Höhlenartig braun oder doch ganz perfekt gestrichen? Warum die Wohnung von M. nur als Trugbild existiert

Wenn ich M. besuchte, verlief ich mich oft im Treppenhaus. Das lag wohl daran, dass ich nur alle paar Monate vorbeikam und seine Wohnung überhaupt höhlenartig war. still und halbdunkel irgendwie, in Erdtönen gestrichen, außerhalb der Zeit, die im Leben eines allein lebenden Arbeitslosen um die fünfzig nicht so ruckartig, sondern eher gemächlich vergeht. Deshalb hatte man in seiner Wohnung immer das Gefühl, in einer Erdgeschosswohnung zu sein und wenn man sie verließ, wunderte man sich, dass man im zweiten Stock gewesen war. Und wenn man ihn wieder besuchte, erinnerte man sich an dieses Gefühl der Verwunderung und meinte – weil sich die Verwunderung in der Erinnerung vergrößert hatte - M.s Wohnung müsse unter dem Dach liegen.

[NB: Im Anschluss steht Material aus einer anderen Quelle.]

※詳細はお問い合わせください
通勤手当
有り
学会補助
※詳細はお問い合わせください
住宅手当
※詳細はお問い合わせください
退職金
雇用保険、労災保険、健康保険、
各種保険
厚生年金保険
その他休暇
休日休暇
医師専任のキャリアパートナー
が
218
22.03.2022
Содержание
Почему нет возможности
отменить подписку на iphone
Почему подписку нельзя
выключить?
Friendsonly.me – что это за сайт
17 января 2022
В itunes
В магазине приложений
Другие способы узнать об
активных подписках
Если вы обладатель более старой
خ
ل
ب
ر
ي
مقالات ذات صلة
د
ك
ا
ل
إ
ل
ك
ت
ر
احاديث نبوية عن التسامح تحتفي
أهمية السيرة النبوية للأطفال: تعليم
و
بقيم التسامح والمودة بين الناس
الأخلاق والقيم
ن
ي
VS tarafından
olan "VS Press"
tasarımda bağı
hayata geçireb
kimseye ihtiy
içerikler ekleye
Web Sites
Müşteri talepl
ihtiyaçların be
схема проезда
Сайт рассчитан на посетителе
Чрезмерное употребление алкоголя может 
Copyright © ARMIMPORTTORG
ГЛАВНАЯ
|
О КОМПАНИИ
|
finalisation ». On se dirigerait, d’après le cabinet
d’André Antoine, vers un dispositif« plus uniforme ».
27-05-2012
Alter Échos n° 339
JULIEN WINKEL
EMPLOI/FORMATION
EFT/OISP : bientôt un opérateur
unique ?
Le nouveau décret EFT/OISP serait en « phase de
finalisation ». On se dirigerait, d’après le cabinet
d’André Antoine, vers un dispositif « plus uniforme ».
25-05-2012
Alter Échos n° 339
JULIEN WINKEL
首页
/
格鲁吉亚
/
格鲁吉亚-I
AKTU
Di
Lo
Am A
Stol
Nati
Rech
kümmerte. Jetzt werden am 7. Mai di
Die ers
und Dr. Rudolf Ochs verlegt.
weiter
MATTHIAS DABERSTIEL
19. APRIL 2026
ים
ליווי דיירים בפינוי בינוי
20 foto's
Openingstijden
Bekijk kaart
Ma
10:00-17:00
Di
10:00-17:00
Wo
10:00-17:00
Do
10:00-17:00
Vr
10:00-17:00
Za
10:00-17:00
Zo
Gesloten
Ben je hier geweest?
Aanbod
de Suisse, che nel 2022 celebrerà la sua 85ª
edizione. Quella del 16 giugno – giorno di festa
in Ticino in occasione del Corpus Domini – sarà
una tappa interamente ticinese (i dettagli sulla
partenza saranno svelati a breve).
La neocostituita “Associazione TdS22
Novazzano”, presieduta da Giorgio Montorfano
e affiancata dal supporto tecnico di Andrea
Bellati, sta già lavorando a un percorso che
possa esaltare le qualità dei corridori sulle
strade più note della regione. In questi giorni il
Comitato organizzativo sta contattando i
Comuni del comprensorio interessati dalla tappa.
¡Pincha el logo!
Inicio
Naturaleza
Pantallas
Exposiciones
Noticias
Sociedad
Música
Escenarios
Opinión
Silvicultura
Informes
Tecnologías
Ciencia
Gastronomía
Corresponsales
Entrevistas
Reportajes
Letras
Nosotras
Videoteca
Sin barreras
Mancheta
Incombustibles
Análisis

Er wartete ja auch nie an der geöffneten Tür, sondern ließ sie einen Spalt offen stehen, in der Annahme, man werde den Weg schon in sein Zimmer finden. Meist ging ich jedenfalls zunächst in den vierten Stock, schüttelte dort, verwundert über meine Vertrottelung, den Kopf und ging dann wieder dahin, wo er in Wirklichkeit wohnte.

M. gehörte zu den wenigen, bei und mit denen man gut herumsitzen konnte. Er war ein Kind der frühen 70er sozusagen und wohl mal Hippie gewesen. Als ich ihn das erste Mal mit einem Freund besuchte, lief eine alte Platte von Aphrodite’s Child. Wir hatten über die psychedelische Phase von Demis Roussos gesprochen, und er hatte sich gefreut, dass ich das kannte. Meist saß M. an seinem Tisch und trank Rotwein aus Tetrapaks, während der auf leise gestellte Fernseher lief.

Manchmal kamen andere und erzählten etwas. M. hörte gerne zu. Wenn eine Geschichte stockte, hakte er kurz nach. Auf Streitgespräche ließ er sich niemals ein. Es war gut, wenn Dritte kamen, denn eigentlich schwieg ich auch lieber und überlegte, ob die Zukunft im vierten Stock und die Vergangenheit im Keller oder Erdgeschoss wohnen müssten und wie die Erinnerung da wieder rauskommen könnte.

In der Erinnerung sind die Vorhänge alt und schwer und die wenigen Möbel alle von früher. Wenn man da ist, ist es anders, als man es sich zuvor vorgestellt hatte. Das Erinnerungsbild ist eine Tarnung, die sich über die Wohnung legt, sobald man sie verlässt. Erst nach zwei Jahren merkte ich, dass die Wohnung von M. perfekt gestrichen und eingerichtet war, dass jedes Ding an seinem richtigen Platz stand. Und an keinem anderen Ort hätte stehen können.